**THE TASK:**
Reproduce every line of the plant specimen entries below word for word, with nothing changed.

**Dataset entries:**
>>

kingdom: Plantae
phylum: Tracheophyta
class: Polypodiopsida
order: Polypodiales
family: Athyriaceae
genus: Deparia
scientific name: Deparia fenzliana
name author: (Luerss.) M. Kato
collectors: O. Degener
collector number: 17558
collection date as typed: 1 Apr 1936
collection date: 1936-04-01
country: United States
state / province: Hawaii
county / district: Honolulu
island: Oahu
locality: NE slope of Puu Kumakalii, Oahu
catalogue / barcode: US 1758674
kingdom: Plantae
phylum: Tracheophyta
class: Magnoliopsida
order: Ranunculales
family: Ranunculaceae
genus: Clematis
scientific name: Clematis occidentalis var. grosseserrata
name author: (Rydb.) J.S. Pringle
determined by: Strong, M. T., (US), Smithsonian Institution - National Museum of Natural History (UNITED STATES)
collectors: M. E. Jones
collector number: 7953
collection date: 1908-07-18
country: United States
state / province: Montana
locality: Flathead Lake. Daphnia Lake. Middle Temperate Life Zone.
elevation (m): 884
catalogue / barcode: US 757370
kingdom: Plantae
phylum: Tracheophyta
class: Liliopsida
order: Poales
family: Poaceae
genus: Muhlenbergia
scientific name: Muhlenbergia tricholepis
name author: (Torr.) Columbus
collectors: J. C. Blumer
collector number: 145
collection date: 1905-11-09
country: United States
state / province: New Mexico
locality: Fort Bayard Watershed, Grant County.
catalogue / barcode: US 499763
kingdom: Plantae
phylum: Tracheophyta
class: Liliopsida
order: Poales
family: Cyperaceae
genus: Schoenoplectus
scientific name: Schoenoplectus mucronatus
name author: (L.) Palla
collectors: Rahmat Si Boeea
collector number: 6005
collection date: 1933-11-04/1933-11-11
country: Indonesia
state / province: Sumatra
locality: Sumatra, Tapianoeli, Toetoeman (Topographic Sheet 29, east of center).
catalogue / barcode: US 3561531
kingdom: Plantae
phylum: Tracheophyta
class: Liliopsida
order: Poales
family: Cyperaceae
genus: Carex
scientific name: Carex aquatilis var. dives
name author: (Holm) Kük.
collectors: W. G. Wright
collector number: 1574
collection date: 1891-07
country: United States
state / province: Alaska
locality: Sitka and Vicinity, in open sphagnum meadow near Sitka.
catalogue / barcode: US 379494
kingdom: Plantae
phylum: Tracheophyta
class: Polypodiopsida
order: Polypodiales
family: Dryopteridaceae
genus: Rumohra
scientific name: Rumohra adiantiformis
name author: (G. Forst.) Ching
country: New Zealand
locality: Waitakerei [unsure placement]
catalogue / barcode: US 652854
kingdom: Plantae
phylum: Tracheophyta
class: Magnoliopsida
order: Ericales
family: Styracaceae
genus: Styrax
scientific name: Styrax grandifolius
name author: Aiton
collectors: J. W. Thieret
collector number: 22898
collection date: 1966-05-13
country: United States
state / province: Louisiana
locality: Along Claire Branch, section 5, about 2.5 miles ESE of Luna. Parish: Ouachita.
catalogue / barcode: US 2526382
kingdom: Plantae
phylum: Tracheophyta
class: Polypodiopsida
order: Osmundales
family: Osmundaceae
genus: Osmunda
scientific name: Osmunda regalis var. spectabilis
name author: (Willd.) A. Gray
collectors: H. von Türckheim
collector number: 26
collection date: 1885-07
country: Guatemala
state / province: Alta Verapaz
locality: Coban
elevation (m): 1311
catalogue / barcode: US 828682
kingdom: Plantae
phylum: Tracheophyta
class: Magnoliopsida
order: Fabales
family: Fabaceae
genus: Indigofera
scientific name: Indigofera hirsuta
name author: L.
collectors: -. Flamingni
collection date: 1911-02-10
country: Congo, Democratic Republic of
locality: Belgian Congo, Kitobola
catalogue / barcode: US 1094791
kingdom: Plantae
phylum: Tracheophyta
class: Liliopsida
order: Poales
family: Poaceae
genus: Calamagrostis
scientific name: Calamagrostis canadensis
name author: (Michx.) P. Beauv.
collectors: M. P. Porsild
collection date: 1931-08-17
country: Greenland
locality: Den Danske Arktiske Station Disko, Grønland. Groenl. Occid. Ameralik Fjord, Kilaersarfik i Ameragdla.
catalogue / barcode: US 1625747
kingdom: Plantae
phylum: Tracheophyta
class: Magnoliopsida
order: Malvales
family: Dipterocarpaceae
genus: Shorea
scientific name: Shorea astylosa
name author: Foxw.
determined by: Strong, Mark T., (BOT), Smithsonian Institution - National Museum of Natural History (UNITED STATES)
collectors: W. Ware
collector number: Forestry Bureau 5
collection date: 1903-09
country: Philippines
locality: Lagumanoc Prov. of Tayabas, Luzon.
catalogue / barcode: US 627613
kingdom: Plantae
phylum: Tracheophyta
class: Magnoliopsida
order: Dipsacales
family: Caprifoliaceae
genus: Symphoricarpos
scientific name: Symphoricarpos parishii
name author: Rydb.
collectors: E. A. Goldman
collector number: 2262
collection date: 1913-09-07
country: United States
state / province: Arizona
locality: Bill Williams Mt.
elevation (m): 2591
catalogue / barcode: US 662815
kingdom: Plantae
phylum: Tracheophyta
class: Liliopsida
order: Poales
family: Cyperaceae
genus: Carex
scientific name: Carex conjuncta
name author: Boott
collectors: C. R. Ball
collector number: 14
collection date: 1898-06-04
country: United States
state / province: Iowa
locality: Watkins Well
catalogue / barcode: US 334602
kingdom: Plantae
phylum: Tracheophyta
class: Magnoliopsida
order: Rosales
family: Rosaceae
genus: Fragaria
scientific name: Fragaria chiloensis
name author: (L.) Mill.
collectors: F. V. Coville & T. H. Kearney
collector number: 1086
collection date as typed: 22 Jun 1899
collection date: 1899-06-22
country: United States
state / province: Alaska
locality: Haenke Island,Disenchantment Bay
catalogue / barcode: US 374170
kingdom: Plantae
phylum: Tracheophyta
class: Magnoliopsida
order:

<<

**ANSWER TO THE EXERCISE:**
kingdom: Plantae
phylum: Tracheophyta
class: Polypodiopsida
order: Polypodiales
family: Athyriaceae
genus: Deparia
scientific name: Deparia fenzliana
name author: (Luerss.) M. Kato
collectors: O. Degener
collector number: 17558
collection date as typed: 1 Apr 1936
collection date: 1936-04-01
country: United States
state / province: Hawaii
county / district: Honolulu
island: Oahu
locality: NE slope of Puu Kumakalii, Oahu
catalogue / barcode: US 1758674
kingdom: Plantae
phylum: Tracheophyta
class: Magnoliopsida
order: Ranunculales
family: Ranunculaceae
genus: Clematis
scientific name: Clematis occidentalis var. grosseserrata
name author: (Rydb.) J.S. Pringle
determined by: Strong, M. T., (US), Smithsonian Institution - National Museum of Natural History (UNITED STATES)
collectors: M. E. Jones
collector number: 7953
collection date: 1908-07-18
country: United States
state / province: Montana
locality: Flathead Lake. Daphnia Lake. Middle Temperate Life Zone.
elevation (m): 884
catalogue / barcode: US 757370
kingdom: Plantae
phylum: Tracheophyta
class: Liliopsida
order: Poales
family: Poaceae
genus: Muhlenbergia
scientific name: Muhlenbergia tricholepis
name author: (Torr.) Columbus
collectors: J. C. Blumer
collector number: 145
collection date: 1905-11-09
country: United States
state / province: New Mexico
locality: Fort Bayard Watershed, Grant County.
catalogue / barcode: US 499763
kingdom: Plantae
phylum: Tracheophyta
class: Liliopsida
order: Poales
family: Cyperaceae
genus: Schoenoplectus
scientific name: Schoenoplectus mucronatus
name author: (L.) Palla
collectors: Rahmat Si Boeea
collector number: 6005
collection date: 1933-11-04/1933-11-11
country: Indonesia
state / province: Sumatra
locality: Sumatra, Tapianoeli, Toetoeman (Topographic Sheet 29, east of center).
catalogue / barcode: US 3561531
kingdom: Plantae
phylum: Tracheophyta
class: Liliopsida
order: Poales
family: Cyperaceae
genus: Carex
scientific name: Carex aquatilis var. dives
name author: (Holm) Kük.
collectors: W. G. Wright
collector number: 1574
collection date: 1891-07
country: United States
state / province: Alaska
locality: Sitka and Vicinity, in open sphagnum meadow near Sitka.
catalogue / barcode: US 379494
kingdom: Plantae
phylum: Tracheophyta
class: Polypodiopsida
order: Polypodiales
family: Dryopteridaceae
genus: Rumohra
scientific name: Rumohra adiantiformis
name author: (G. Forst.) Ching
country: New Zealand
locality: Waitakerei [unsure placement]
catalogue / barcode: US 652854
kingdom: Plantae
phylum: Tracheophyta
class: Magnoliopsida
order: Ericales
family: Styracaceae
genus: Styrax
scientific name: Styrax grandifolius
name author: Aiton
collectors: J. W. Thieret
collector number: 22898
collection date: 1966-05-13
country: United States
state / province: Louisiana
locality: Along Claire Branch, section 5, about 2.5 miles ESE of Luna. Parish: Ouachita.
catalogue / barcode: US 2526382
kingdom: Plantae
phylum: Tracheophyta
class: Polypodiopsida
order: Osmundales
family: Osmundaceae
genus: Osmunda
scientific name: Osmunda regalis var. spectabilis
name author: (Willd.) A. Gray
collectors: H. von Türckheim
collector number: 26
collection date: 1885-07
country: Guatemala
state / province: Alta Verapaz
locality: Coban
elevation (m): 1311
catalogue / barcode: US 828682
kingdom: Plantae
phylum: Tracheophyta
class: Magnoliopsida
order: Fabales
family: Fabaceae
genus: Indigofera
scientific name: Indigofera hirsuta
name author: L.
collectors: -. Flamingni
collection date: 1911-02-10
country: Congo, Democratic Republic of
locality: Belgian Congo, Kitobola
catalogue / barcode: US 1094791
kingdom: Plantae
phylum: Tracheophyta
class: Liliopsida
order: Poales
family: Poaceae
genus: Calamagrostis
scientific name: Calamagrostis canadensis
name author: (Michx.) P. Beauv.
collectors: M. P. Porsild
collection date: 1931-08-17
country: Greenland
locality: Den Danske Arktiske Station Disko, Grønland. Groenl. Occid. Ameralik Fjord, Kilaersarfik i Ameragdla.
catalogue / barcode: US 1625747
kingdom: Plantae
phylum: Tracheophyta
class: Magnoliopsida
order: Malvales
family: Dipterocarpaceae
genus: Shorea
scientific name: Shorea astylosa
name author: Foxw.
determined by: Strong, Mark T., (BOT), Smithsonian Institution - National Museum of Natural History (UNITED STATES)
collectors: W. Ware
collector number: Forestry Bureau 5
collection date: 1903-09
country: Philippines
locality: Lagumanoc Prov. of Tayabas, Luzon.
catalogue / barcode: US 627613
kingdom: Plantae
phylum: Tracheophyta
class: Magnoliopsida
order: Dipsacales
family: Caprifoliaceae
genus: Symphoricarpos
scientific name: Symphoricarpos parishii
name author: Rydb.
collectors: E. A. Goldman
collector number: 2262
collection date: 1913-09-07
country: United States
state / province: Arizona
locality: Bill Williams Mt.
elevation (m): 2591
catalogue / barcode: US 662815
kingdom: Plantae
phylum: Tracheophyta
class: Liliopsida
order: Poales
family: Cyperaceae
genus: Carex
scientific name: Carex conjuncta
name author: Boott
collectors: C. R. Ball
collector number: 14
collection date: 1898-06-04
country: United States
state / province: Iowa
locality: Watkins Well
catalogue / barcode: US 334602
kingdom: Plantae
phylum: Tracheophyta
class: Magnoliopsida
order: Rosales
family: Rosaceae
genus: Fragaria
scientific name: Fragaria chiloensis
name author: (L.) Mill.
collectors: F. V. Coville & T. H. Kearney
collector number: 1086
collection date as typed: 22 Jun 1899
collection date: 1899-06-22
country: United States
state / province: Alaska
locality: Haenke Island,Disenchantment Bay
catalogue / barcode: US 374170
kingdom: Plantae
phylum: Tracheophyta
class: Magnoliopsida
order:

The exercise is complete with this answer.